There are many different types of keyword categories including: Conclusion, Continuation, Contrast, Emphasis,
Evidence, Illustration and Sequence. Each category serves its own function, as do the keywords inside of a given
category.
In corpus linguistics, keywords can be identified as words which appear with statistically unusual frequency in
a text or a corpus of texts; as such they are identified by software by comparing a word-list of the text in
question with a word-list based on a larger reference corpus. This procedure is used for example by WordSmith.
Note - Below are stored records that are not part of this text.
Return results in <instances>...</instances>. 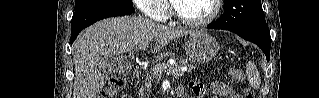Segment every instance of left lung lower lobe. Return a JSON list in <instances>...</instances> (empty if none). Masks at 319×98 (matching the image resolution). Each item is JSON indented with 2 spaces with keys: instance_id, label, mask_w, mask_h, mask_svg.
<instances>
[{
  "instance_id": "1",
  "label": "left lung lower lobe",
  "mask_w": 319,
  "mask_h": 98,
  "mask_svg": "<svg viewBox=\"0 0 319 98\" xmlns=\"http://www.w3.org/2000/svg\"><path fill=\"white\" fill-rule=\"evenodd\" d=\"M208 28L218 29L216 26L209 24ZM240 37L257 44L265 53L267 61L270 59L271 36L269 31H236L230 30Z\"/></svg>"
}]
</instances>
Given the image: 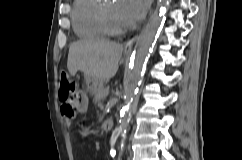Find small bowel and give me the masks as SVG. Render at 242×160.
<instances>
[{
	"mask_svg": "<svg viewBox=\"0 0 242 160\" xmlns=\"http://www.w3.org/2000/svg\"><path fill=\"white\" fill-rule=\"evenodd\" d=\"M63 107H65V105L63 106ZM62 107V108H63ZM86 109H87V102L86 101H84L81 105H79V107H78V111H80V112H84V111H86ZM65 117V116H64ZM66 119H70V118H67V117H65Z\"/></svg>",
	"mask_w": 242,
	"mask_h": 160,
	"instance_id": "small-bowel-1",
	"label": "small bowel"
}]
</instances>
On the web, a keyword is a reference to the content and/or the type of meta element included in a given web
page's HTML code to aid in the page's indexing. A keyword meta element may include several comma-separated keywords
(or keyword phrases, each of which may contain several individual words) as follows :
<meta name="keywords" content="keywords"/>
Looking back to the 90s, the search engine crawlers were relatively poor in terms of analysis capabilities, and,
thus, the meta keywords were a simple way to detect the topics of a page. Historically, it has been the first way
to optimize for search engines, however, no major search engine today claims to read the keywords which has raised
the question of whether they are still needed at all.
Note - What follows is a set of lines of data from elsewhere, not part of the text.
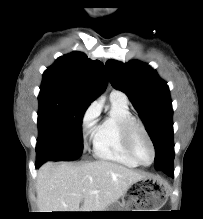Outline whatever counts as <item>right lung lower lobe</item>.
Masks as SVG:
<instances>
[{"label":"right lung lower lobe","mask_w":203,"mask_h":219,"mask_svg":"<svg viewBox=\"0 0 203 219\" xmlns=\"http://www.w3.org/2000/svg\"><path fill=\"white\" fill-rule=\"evenodd\" d=\"M42 163L40 161L36 162V167H39Z\"/></svg>","instance_id":"98d812e1"}]
</instances>
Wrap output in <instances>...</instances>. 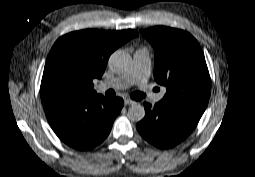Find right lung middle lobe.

There are two aspects to working with keywords: from the perspective of the information provider, and from the
perspective of the information users (i.e. "producers" and "users").
Information producers: For information publishers (meaning anyone providing digitally searchable content
they want to be found by a given audience), there are a tremendous number of subtleties to developing a keyword
framework that a) adequately describes the content, and b) connects that content to the right audience. The first
mistake many publishers make is to 'underdescribe' their content by using a keyword that is too general to be
useful. For example, to say the keyword for this essay is "keywords" would be such an 'underdescription' -- a
better keyword (really, keyword phrase) would be something like "keyword development" or "keyword definition" or
"how keywords are used." The second mistake publishers frequently make is to not put themselves in the mind of the
searcher, but to instead use keywords that are relevant to them. The easy fix for this lack of perspective is
simply to do the footwork: make a list of keywords that might be relevant and then verify whether or not they
garner searches by checking the list on a database that collects such information and provides "suggestions" that
you may never thought of (Keyword Discovery, Wordtracker and Overture are just three such services). Never make
assumptions -- for example, according to one of the keyword databases listed, "keyword assistance" gets zero
searches per year but "keyword research" gets 50 searches per year. [Note that a very common error is the "verify"
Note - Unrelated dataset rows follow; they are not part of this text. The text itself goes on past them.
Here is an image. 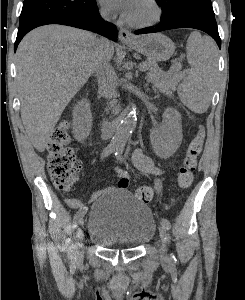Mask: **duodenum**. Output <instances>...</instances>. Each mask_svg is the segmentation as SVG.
I'll use <instances>...</instances> for the list:
<instances>
[{
	"label": "duodenum",
	"mask_w": 245,
	"mask_h": 300,
	"mask_svg": "<svg viewBox=\"0 0 245 300\" xmlns=\"http://www.w3.org/2000/svg\"><path fill=\"white\" fill-rule=\"evenodd\" d=\"M100 124L103 129L105 135L114 134L118 128L119 120L118 119H110L106 115H101Z\"/></svg>",
	"instance_id": "duodenum-1"
}]
</instances>
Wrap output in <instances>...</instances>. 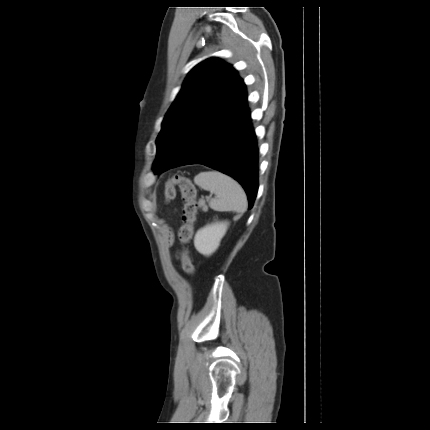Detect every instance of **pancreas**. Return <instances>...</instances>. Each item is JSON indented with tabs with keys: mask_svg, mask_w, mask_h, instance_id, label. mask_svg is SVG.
<instances>
[{
	"mask_svg": "<svg viewBox=\"0 0 430 430\" xmlns=\"http://www.w3.org/2000/svg\"><path fill=\"white\" fill-rule=\"evenodd\" d=\"M199 207H202V210H203L204 212H207V211H208V207L205 205L204 200H200V201H199Z\"/></svg>",
	"mask_w": 430,
	"mask_h": 430,
	"instance_id": "1",
	"label": "pancreas"
}]
</instances>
a keyword by typing it into a search engine and seeing how many web pages come back. This indicates is how many
pages have that keyword in their content, not how many people are searching for that keyword, and there is no
relationship between those two datum.] It is important to keep in mind the need to be flexible -- there are as many
ways to describe something (and develop a search query for it) as there are people with keyboards -- but not too
flexible. The goal is precision, and the searcher will appreciate efforts to describe precisely what your content
is about if it is precisely what they are looking for.
Information users: Precision of the keyword phrase is of paramount importance to the searcher. Search
engines are so powerful that they frequently return listings that ranges from exactly the user intent to completely
irrelevant results. Careful consideration of exactly what the searcher wants is a prerequisite. Even more,
searchers need to be familiar with ways to structure a search to get the information they want.